**Assigned task**. After locating "image demonstrates no" in the listing below, copy that line and each one after it exactly, ending with the line that has "micrograph reveals no".

*** Opening of Given information ***

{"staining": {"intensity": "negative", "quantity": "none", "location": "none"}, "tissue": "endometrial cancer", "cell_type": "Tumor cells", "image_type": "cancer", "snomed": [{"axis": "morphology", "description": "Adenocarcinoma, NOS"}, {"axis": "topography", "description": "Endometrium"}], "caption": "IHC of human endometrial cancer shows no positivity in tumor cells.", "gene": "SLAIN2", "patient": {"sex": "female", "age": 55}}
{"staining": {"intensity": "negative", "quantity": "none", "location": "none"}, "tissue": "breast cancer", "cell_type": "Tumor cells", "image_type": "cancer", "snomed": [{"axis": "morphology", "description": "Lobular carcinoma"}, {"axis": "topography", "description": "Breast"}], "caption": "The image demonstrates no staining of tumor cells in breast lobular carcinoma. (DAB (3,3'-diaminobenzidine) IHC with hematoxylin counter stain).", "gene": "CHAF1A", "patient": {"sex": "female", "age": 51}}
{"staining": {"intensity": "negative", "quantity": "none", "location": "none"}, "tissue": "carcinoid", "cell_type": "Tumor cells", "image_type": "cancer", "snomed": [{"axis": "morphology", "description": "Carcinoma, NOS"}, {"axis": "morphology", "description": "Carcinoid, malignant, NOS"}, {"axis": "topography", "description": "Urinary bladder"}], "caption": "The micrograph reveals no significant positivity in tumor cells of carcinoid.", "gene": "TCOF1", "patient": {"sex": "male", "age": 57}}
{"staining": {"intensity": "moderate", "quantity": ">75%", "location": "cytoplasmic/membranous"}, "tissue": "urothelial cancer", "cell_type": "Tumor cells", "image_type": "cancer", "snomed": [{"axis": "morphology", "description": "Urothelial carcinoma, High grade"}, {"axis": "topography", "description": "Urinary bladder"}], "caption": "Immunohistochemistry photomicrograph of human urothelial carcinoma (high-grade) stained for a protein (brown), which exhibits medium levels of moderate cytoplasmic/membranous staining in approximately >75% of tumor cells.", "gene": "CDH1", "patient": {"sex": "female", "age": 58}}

*** Close of Given information ***

**Result**.
{"staining": {"intensity": "negative", "quantity": "none", "location": "none"}, "tissue": "breast cancer", "cell_type": "Tumor cells", "image_type": "cancer", "snomed": [{"axis": "morphology", "description": "Lobular carcinoma"}, {"axis": "topography", "description": "Breast"}], "caption": "The image demonstrates no staining of tumor cells in breast lobular carcinoma. (DAB (3,3'-diaminobenzidine) IHC with hematoxylin counter stain).", "gene": "CHAF1A", "patient": {"sex": "female", "age": 51}}
{"staining": {"intensity": "negative", "quantity": "none", "location": "none"}, "tissue": "carcinoid", "cell_type": "Tumor cells", "image_type": "cancer", "snomed": [{"axis": "morphology", "description": "Carcinoma, NOS"}, {"axis": "morphology", "description": "Carcinoid, malignant, NOS"}, {"axis": "topography", "description": "Urinary bladder"}], "caption": "The micrograph reveals no significant positivity in tumor cells of carcinoid.", "gene": "TCOF1", "patient": {"sex": "male", "age": 57}}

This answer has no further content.